The Grandmas’ activism extends beyond canvassing and cookies, though. Shirley and her co-founders have started making media appearances and have written letters to the editor. This summer Shirley attended the Moms for Liberty national convention in Philadelphia and wrote about her experience for WHYY (NPR’s Philadelphia affiliate). The Grandmas are also asking about and learning from the conflict-free candidates’ forum held last April in Newberg, where several hundred people showed up in a college classroom to hear ten school board candidates speak about their visions for local schools.
Sharing resources, despite the 3000 miles between us, has been one way Shirley and I are trying to create change in our communities. Extremist groups have an extraordinary reach, are well-funded, and know how to use cultural wars to stoke parents’ fear. Fostering networks focused on love and inclusion helps neutralize those who insist that fear and grievance should drive our public school system.
In Newberg, at least, love won out over fear.
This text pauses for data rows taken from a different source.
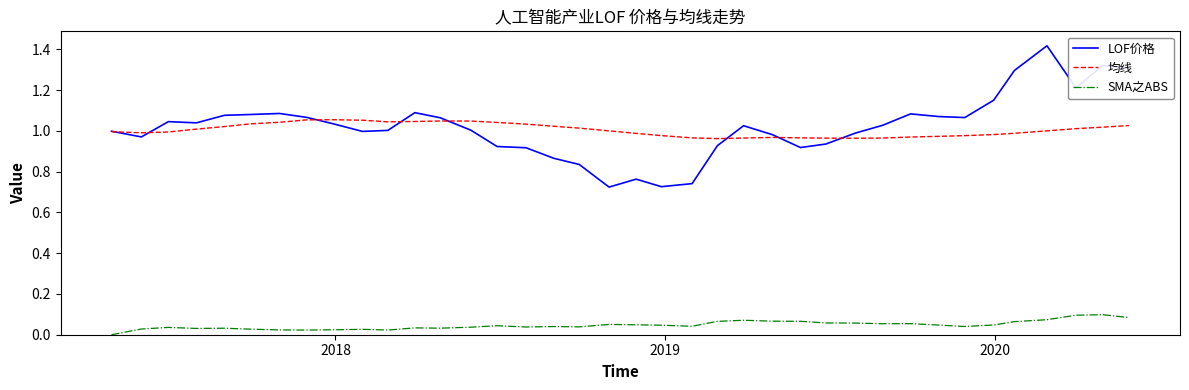

Which series has the largest range (max minus min)?

LOF价格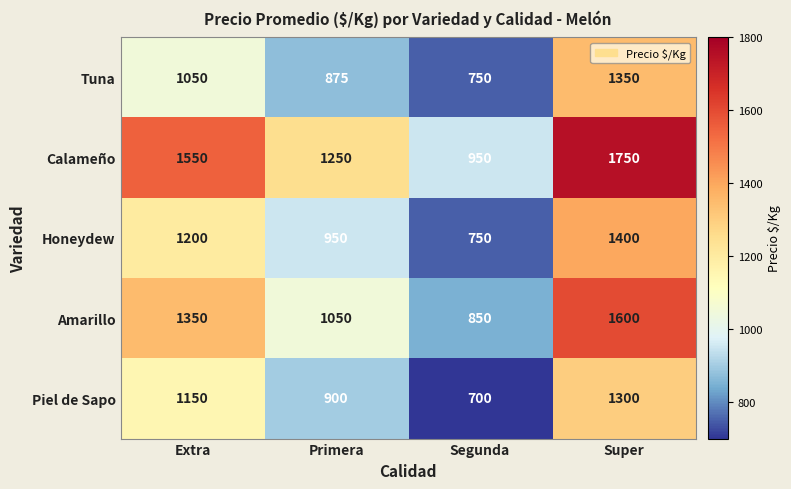

Rank the series at Primera from lowest to highest value.

Tuna, Piel de Sapo, Honeydew, Amarillo, Calameño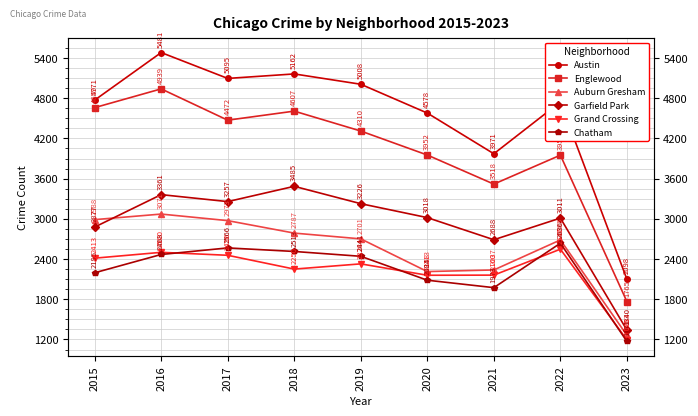

Reading left to right, list all the values displayed in this chart.

Austin: 2015=4771	2016=5481	2017=5095	2018=5162	2019=5008	2020=4578	2021=3971	2022=4744	2023=2098
Englewood: 2015=4659	2016=4939	2017=4472	2018=4607	2019=4310	2020=3952	2021=3518	2022=3950	2023=1765
Auburn Gresham: 2015=2988	2016=3071	2017=2973	2018=2787	2019=2701	2020=2213	2021=2237	2022=2685	2023=1263
Garfield Park: 2015=2877	2016=3361	2017=3257	2018=3485	2019=3226	2020=3018	2021=2688	2022=3011	2023=1340
Grand Crossing: 2015=2413	2016=2500	2017=2456	2018=2250	2019=2328	2020=2158	2021=2160	2022=2547	2023=1195
Chatham: 2015=2195	2016=2468	2017=2566	2018=2513	2019=2441	2020=2084	2021=1973	2022=2636	2023=1171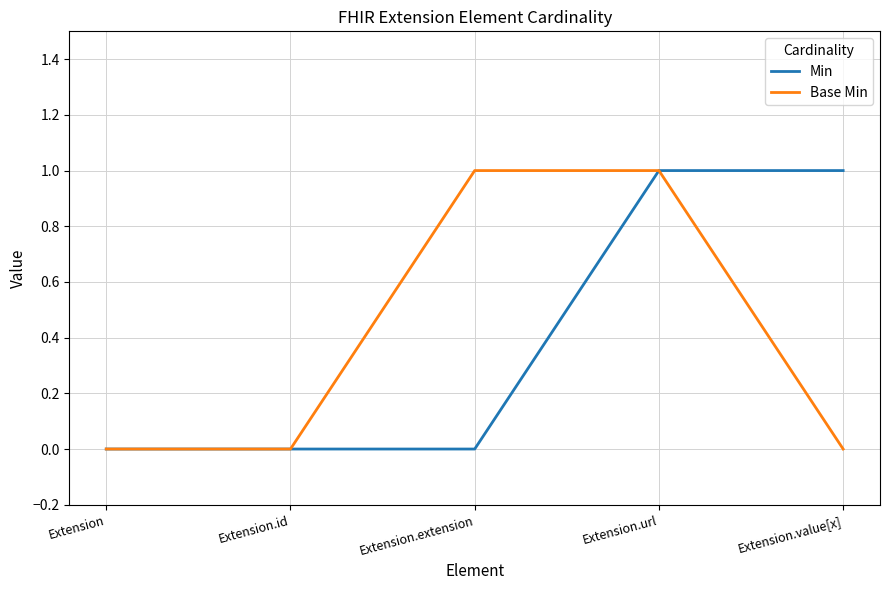

At which category is the sum across all series the highest?

Extension.url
A new school board election in May removed five of the seven far-right candidates, which might have restored some order to the district. But the work is not done here, nor will it be in Lititz should the Grandmas for Love efforts pay off. School board battles in our communities have exposed deep currents of discrimination that run beneath our carefully-cultivated neighborhoods, unearthing racism and homophobia that many insist no longer exists in America. Ultimately, the divisions created by school board elections across the country have revealed that these divisions were already present. Continuing to work together will be crucial, and not just in Newberg and Lititz, if we are to undo a 400-year history of oppression in a country founded on a principle of liberty for all.
Our communities’ school board rancor is a stark reminder that liberty remains elusive. Until perfect love drives out fear—in our schools, communities, and our own hearts—nobody is truly free.
Melanie Springer Mock is Professor of English at George Fox University. Her books include Finding Our Way Forward: When the Children We Love Become Adults (2023), Worthy: Finding Yourself in a World Expecting Someone Else (2018), and If Eve Only Knew: Freeing Yourself from Biblical Womanhood to Become Who God Expected You to Be (2015). Her essays have appeared in Christian Feminism Today, Literary Mama, The Chronicle of Higher Education, Brain, Child, and Runner’s World, among other places. Much of her work focuses on her experiences parenting, feminism within Christian context, and social justice.